Provided information:
—————

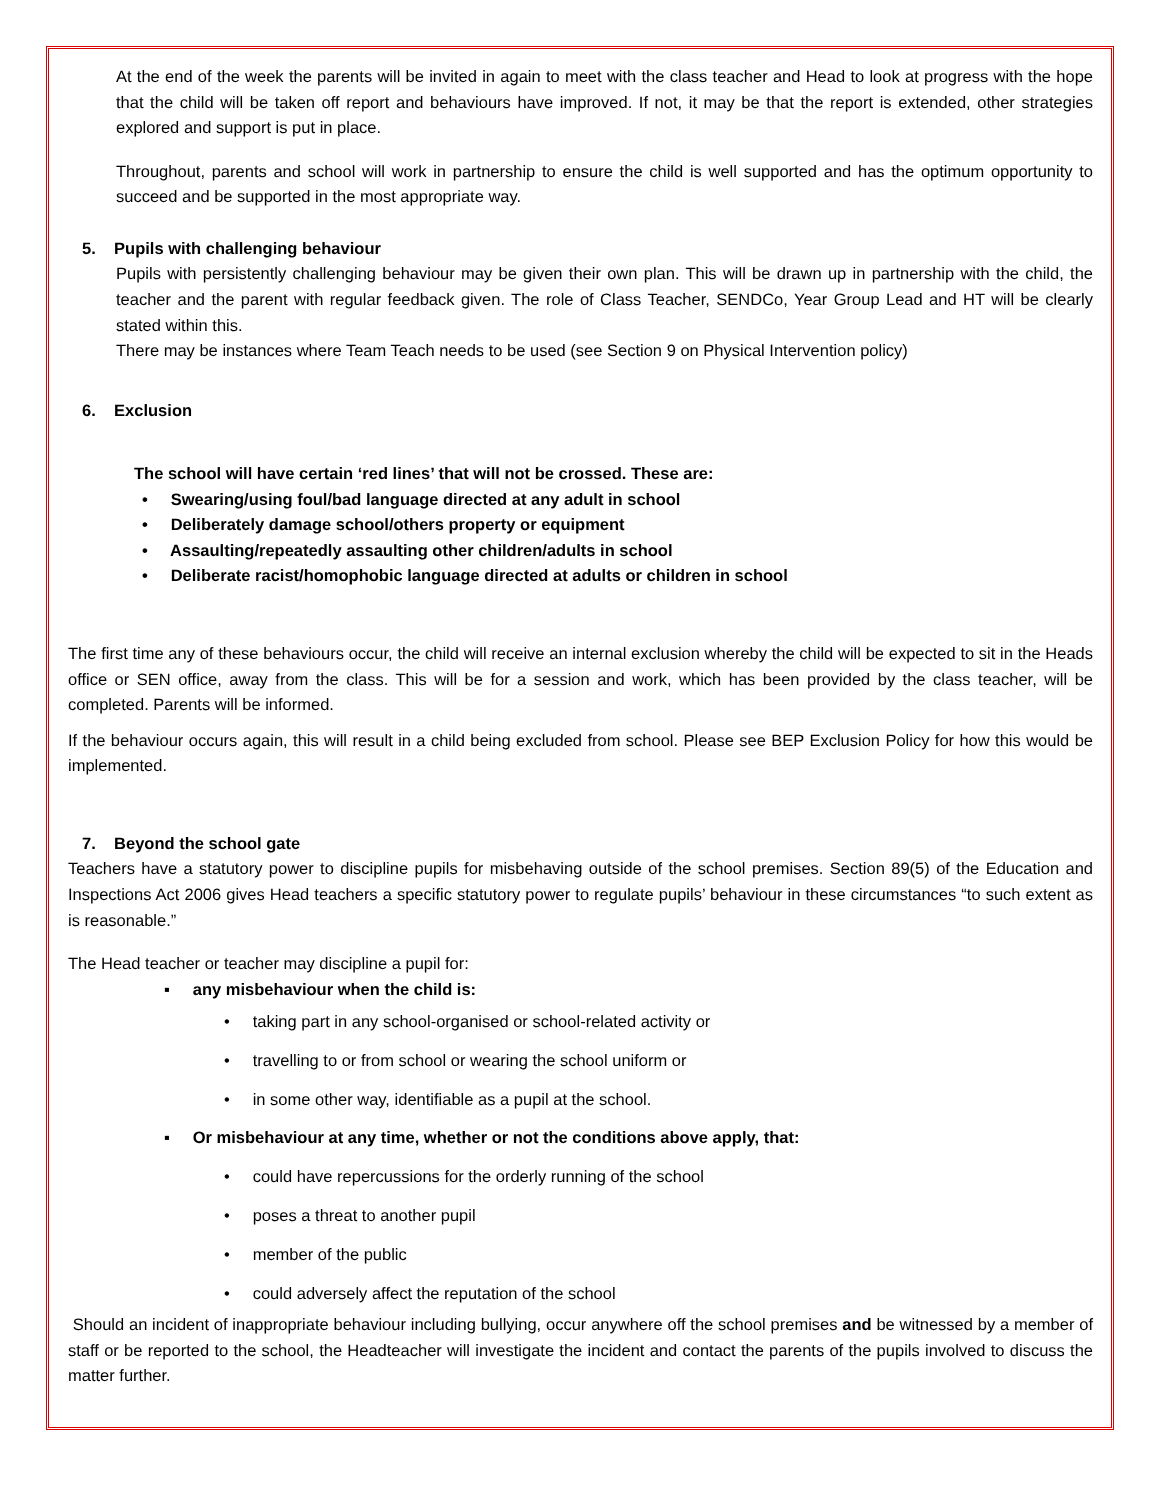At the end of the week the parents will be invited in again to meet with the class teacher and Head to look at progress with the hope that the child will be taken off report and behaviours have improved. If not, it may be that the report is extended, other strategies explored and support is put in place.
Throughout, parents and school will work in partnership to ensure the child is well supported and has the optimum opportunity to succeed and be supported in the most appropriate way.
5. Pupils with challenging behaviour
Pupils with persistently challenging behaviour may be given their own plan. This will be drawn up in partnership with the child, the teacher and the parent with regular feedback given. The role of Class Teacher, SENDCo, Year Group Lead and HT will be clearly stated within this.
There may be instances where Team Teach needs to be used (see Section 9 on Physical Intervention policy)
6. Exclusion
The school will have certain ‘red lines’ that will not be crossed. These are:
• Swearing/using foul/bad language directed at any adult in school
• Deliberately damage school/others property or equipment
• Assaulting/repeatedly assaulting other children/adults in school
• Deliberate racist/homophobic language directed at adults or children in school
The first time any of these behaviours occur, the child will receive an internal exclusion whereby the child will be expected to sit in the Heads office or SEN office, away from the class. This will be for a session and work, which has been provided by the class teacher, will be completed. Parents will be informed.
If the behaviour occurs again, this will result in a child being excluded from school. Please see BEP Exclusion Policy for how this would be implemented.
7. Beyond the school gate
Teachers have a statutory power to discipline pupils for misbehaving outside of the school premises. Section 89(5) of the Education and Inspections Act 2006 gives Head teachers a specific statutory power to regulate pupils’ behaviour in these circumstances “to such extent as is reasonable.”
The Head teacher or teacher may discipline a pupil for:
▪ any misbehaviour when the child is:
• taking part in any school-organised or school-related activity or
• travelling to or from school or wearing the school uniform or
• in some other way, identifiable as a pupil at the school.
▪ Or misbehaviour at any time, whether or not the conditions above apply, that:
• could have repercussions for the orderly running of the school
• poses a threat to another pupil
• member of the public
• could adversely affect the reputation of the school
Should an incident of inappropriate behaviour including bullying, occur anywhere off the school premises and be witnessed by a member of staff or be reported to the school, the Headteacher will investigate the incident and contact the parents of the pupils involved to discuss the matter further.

—————

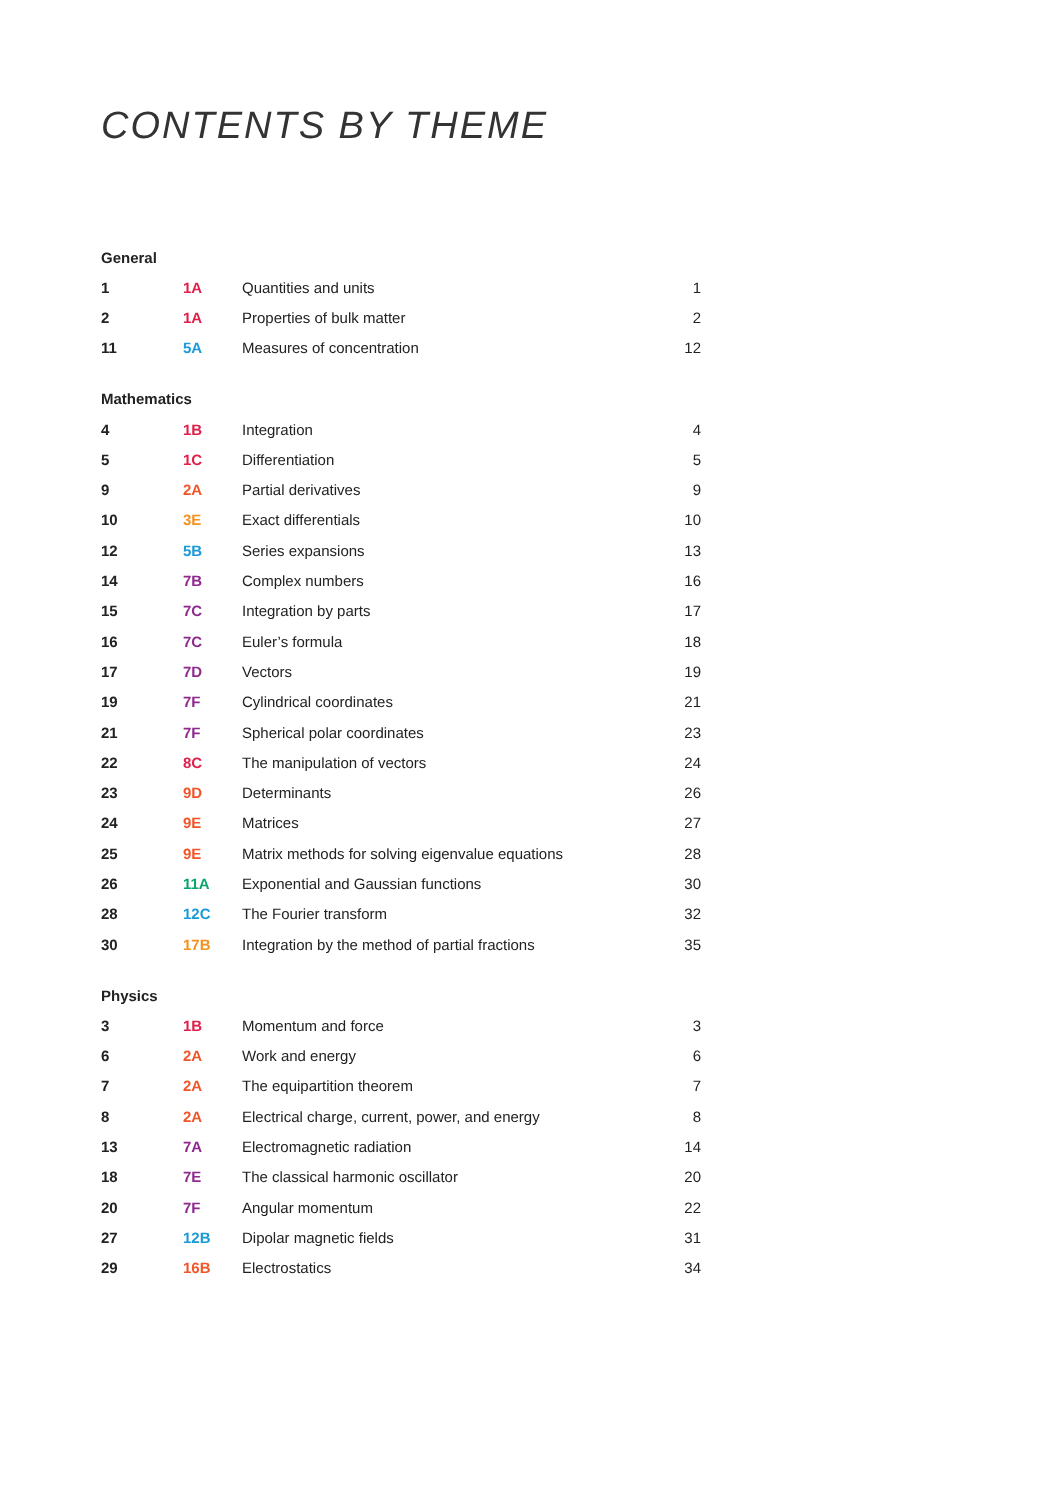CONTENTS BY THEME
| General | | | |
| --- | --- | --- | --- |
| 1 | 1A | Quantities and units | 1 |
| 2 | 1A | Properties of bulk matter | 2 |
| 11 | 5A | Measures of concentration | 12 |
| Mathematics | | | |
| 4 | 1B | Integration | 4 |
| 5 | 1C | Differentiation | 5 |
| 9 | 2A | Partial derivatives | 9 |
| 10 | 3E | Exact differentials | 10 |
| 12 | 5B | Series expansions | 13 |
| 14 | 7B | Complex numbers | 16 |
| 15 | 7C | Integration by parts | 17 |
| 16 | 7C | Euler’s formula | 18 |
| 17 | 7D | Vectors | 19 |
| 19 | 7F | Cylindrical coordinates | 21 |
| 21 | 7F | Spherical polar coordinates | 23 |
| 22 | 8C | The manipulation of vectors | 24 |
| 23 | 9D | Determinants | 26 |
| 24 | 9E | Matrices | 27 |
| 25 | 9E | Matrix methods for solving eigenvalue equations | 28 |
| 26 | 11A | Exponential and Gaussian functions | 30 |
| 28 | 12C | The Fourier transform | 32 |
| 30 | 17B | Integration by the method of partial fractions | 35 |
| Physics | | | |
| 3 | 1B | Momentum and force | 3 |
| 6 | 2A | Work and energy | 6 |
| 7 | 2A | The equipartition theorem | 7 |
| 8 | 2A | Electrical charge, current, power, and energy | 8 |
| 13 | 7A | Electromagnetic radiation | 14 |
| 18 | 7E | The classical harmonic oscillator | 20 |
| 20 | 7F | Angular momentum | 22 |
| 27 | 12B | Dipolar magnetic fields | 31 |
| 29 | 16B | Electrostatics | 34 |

—————

What needs to be done:
Of the lines above, retype only those from the line containing "Teachers have a" through the line containing "Should an incident", including both, exactly.

Result of this task:
Teachers have a statutory power to discipline pupils for misbehaving outside of the school premises. Section 89(5) of the Education and Inspections Act 2006 gives Head teachers a specific statutory power to regulate pupils’ behaviour in these circumstances “to such extent as is reasonable.”
The Head teacher or teacher may discipline a pupil for:
▪ any misbehaviour when the child is:
• taking part in any school-organised or school-related activity or
• travelling to or from school or wearing the school uniform or
• in some other way, identifiable as a pupil at the school.
▪ Or misbehaviour at any time, whether or not the conditions above apply, that:
• could have repercussions for the orderly running of the school
• poses a threat to another pupil
• member of the public
• could adversely affect the reputation of the school
Should an incident of inappropriate behaviour including bullying, occur anywhere off the school premises and be witnessed by a member of staff or be reported to the school, the Headteacher will investigate the incident and contact the parents of the pupils involved to discuss the matter further.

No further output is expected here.